In The Agony in the Garden (1465), the horizon moves up, and a deep, wide landscape
encloses the figures, to play an equal part in expressing the drama of the scene. As with the
dramatis personae, the elaborately linear structure of the landscape provides much of the
expression, but an even greater part is played by the colours of the dawn, in their full brilliance
and in the reflected light within the shadow. This is the first of a great series of Venetian
landscape scenes that was to develop continuously for a century or more. To a city surrounded
by water, the emotional value of landscape was now fully revealed. A comparison with
Mantegna’s treatment of the same subject matter reveals the subtle yet fundamental differences
in the styles of the two masters.
It portrays Christ kneeling on the Mount of Olives in prayer, with his
disciples Peter, James and John sleeping near to him. The picture is closely related to the similar
work by Bellini's brother-in-law, Andrea Mantegna, also in the National Gallery. It is likely that
both derived from a drawing by Bellini's father, Jacopo. In Bellini's version, the treatment of
dawn light has a more important role in giving the scene a quasi-unearthly atmosphere.

VICTORIAN PERIOD
Henri Émile Benoît Matisse

Henri Émile Benoît Matisse (French: [ɑ̃ʁi emil bənwɑ matis]; 31 December 1869 – 3
November 1954) was a French artist, known for both his use of colour and his fluid and original
draughtsmanship. He was a draughtsman, printmaker, and sculptor, but is known primarily as a
painter.
Matisse is commonly regarded, along with Pablo Picasso, as one of the artists who best helped to
define the revolutionary developments in the visual arts throughout the opening decades of the
twentieth century, responsible for significant developments in painting and sculpture. Along with
Picasso, Matisse helped to define and influence radical contemporary art in the 20th century.
Although he was initially labelled a Fauve (wild beast), by the 1920s he was being hailed as an
upholder of the classical tradition in French painting. His mastery of the expressive language of
colour and drawing, displayed in a body of work spanning over a half-century, won him
recognition as a leading figure in modern art.

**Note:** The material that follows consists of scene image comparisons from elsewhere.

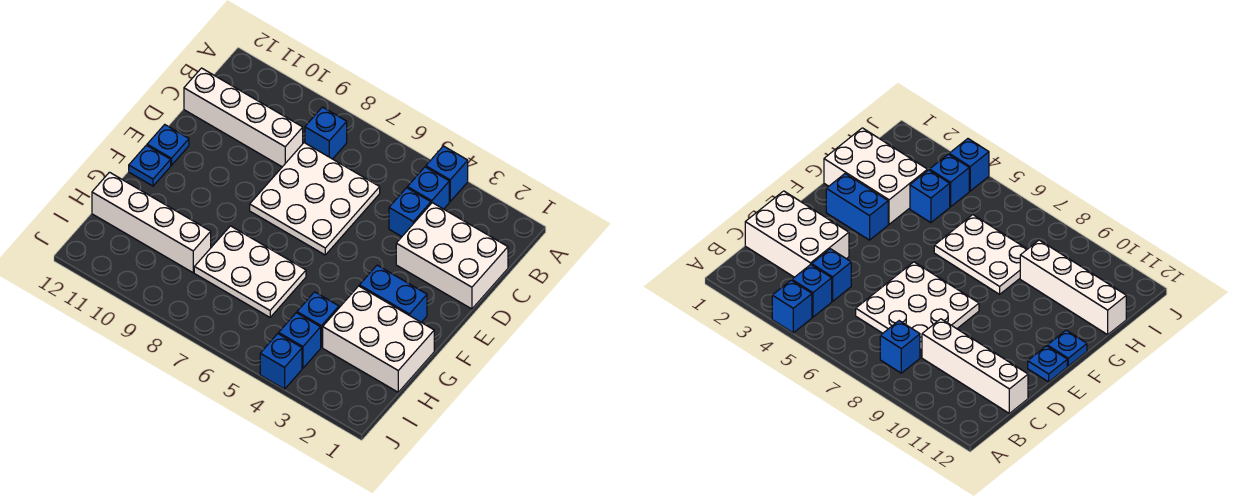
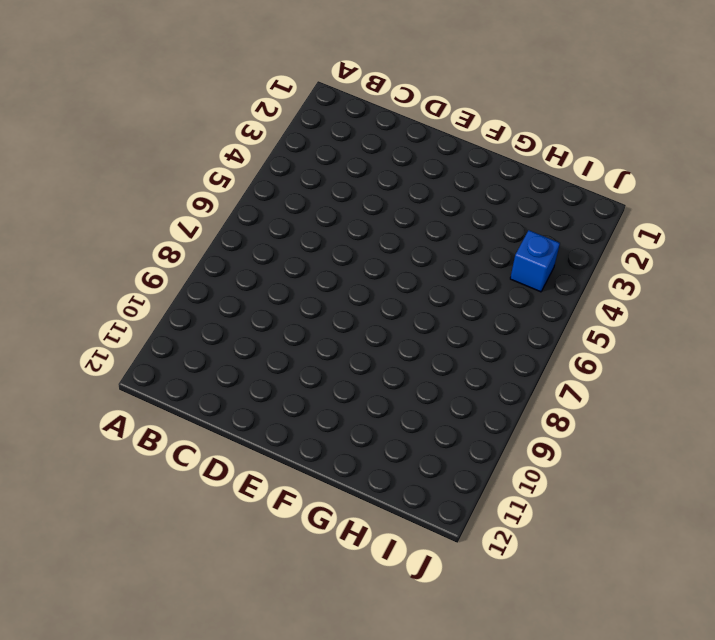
none -> blue brick A4 level 1
none -> blue brick B4 level 1
none -> blue brick B8 level 1

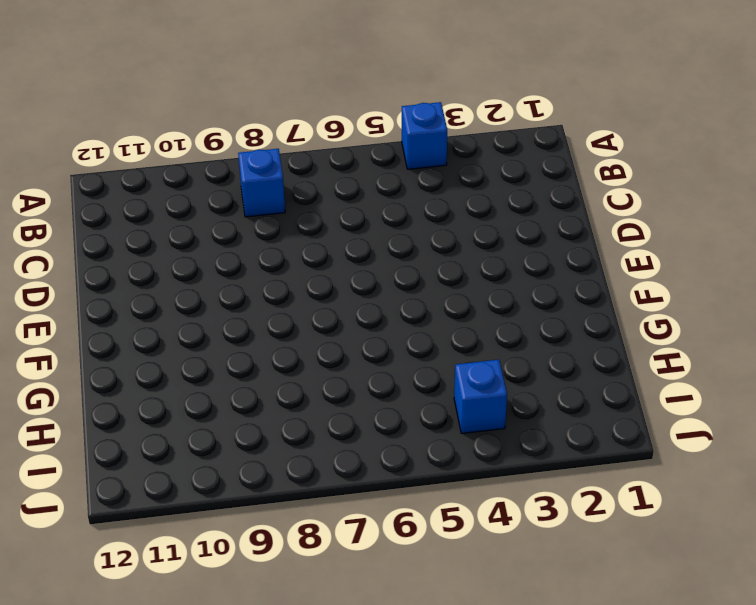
none -> blue brick B4 level 1
none -> white brick C1:D3 level 1
none -> blue brick C4 level 1

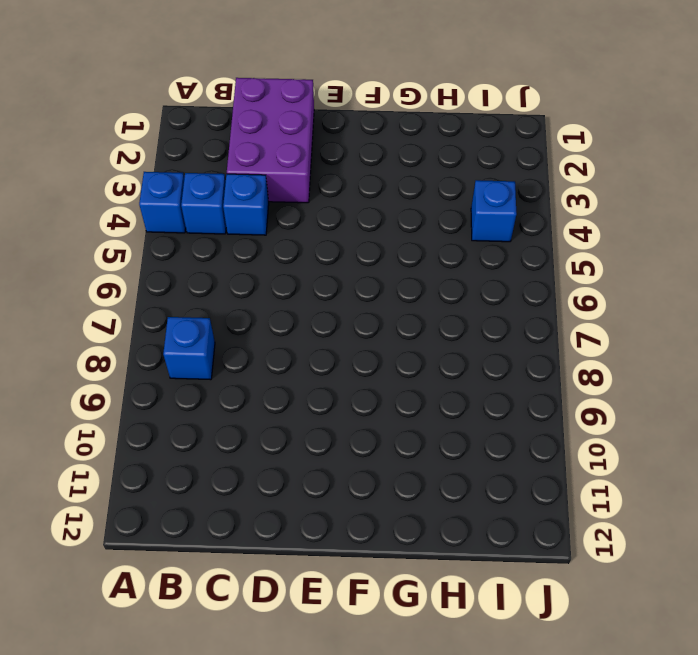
purple brick C1:D3 level 1 -> white brick C1:D3 level 1
none -> white plate C6:E8 level 1
none -> white brick C9:C12 level 1
none -> blue plate E12 level 1

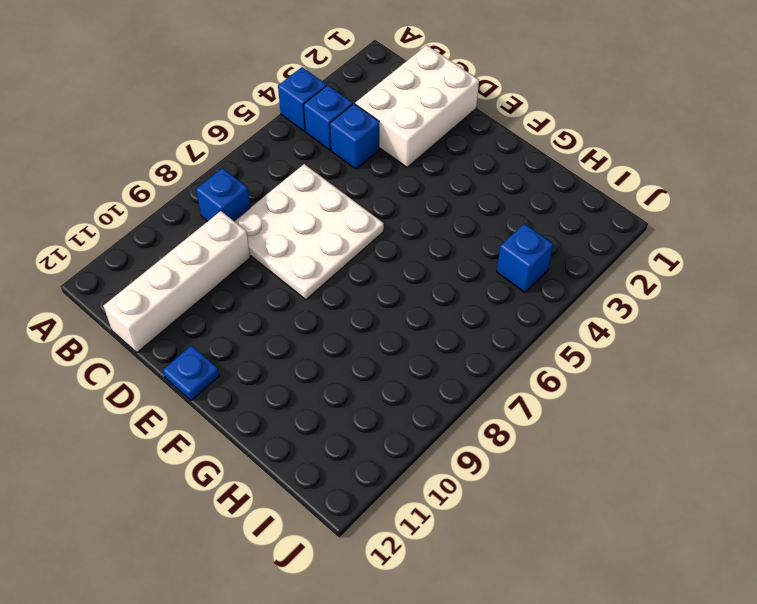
none -> blue brick F2:F3 level 1
none -> blue plate F12 level 1
none -> white brick G1:H3 level 1

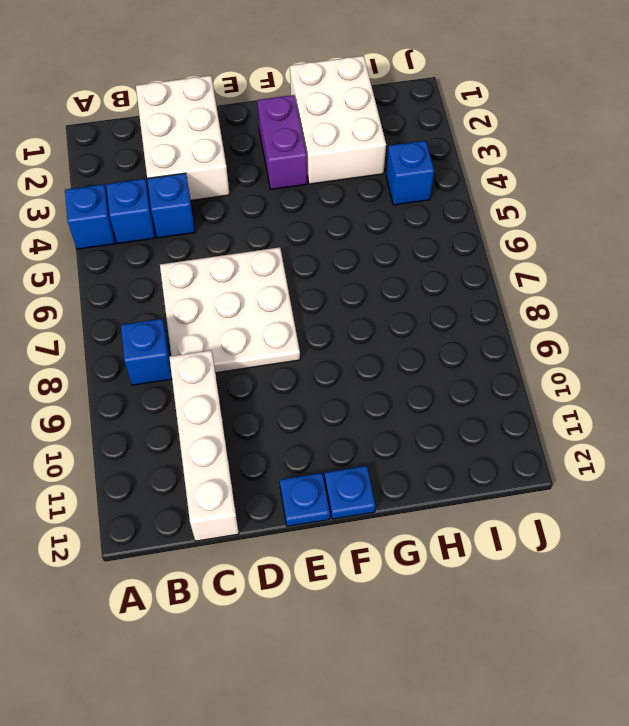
purple brick F2:F3 level 1 -> blue brick F2:F3 level 1
none -> white plate G6:H8 level 1
none -> blue brick H4 level 1
none -> white brick H9:H12 level 1

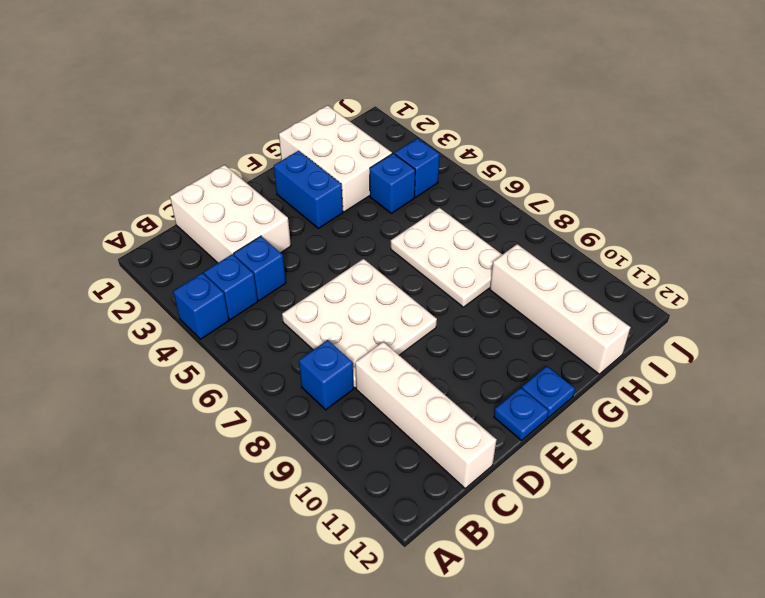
none -> blue brick J4 level 1

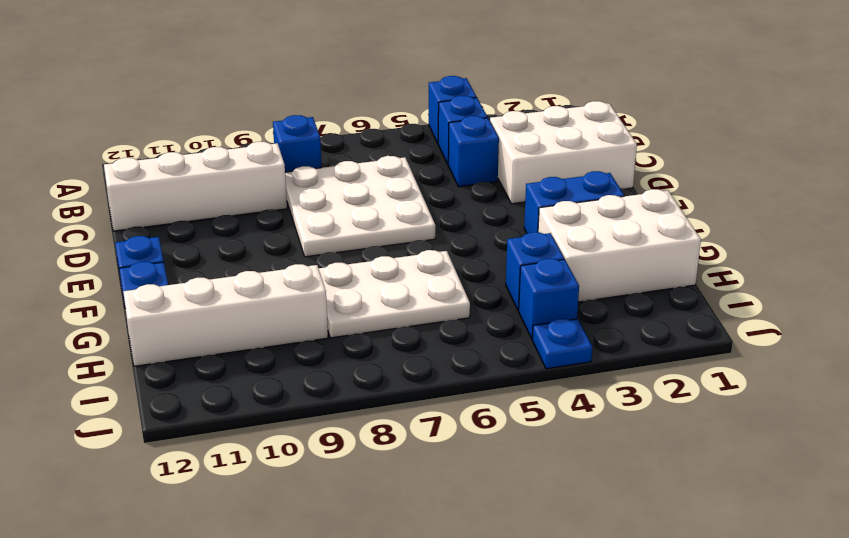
blue plate J4 level 1 -> blue brick J4 level 1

Woman with a Hat (La femme au chapeau) is a painting by Henri Matisse. An oil on canvas, it
depicts Matisse's wife, Amelie. It was painted in 1905 and exhibited at the Salon
d'Automne during the fall of the same year, along with works by André Derain, Maurice de
Vlaminck and several other artists known as "Fauves".
Critic Louis Vauxcelles, in comparing the paintings of Matisse and his associates with
a Renaissance-type sculpture that shared the room with them, used with the phrase
"Donatello chez les fauves..."(Donatello among the wild beasts). His comment was printed on 17
October 1905 in Gil Blas, a daily newspaper, and passed into popular usage. Woman with a
Hat was at the center of the controversy that led to the term Fauvism. It was also a painting that
marked a stylistic shift in the work of Matisse from the Divisionist brushstrokes of his earlier
work to a more expressive style. Its loose brushwork and "unfinished" quality shocking viewers
as much as its vivid, non-naturalistic colors.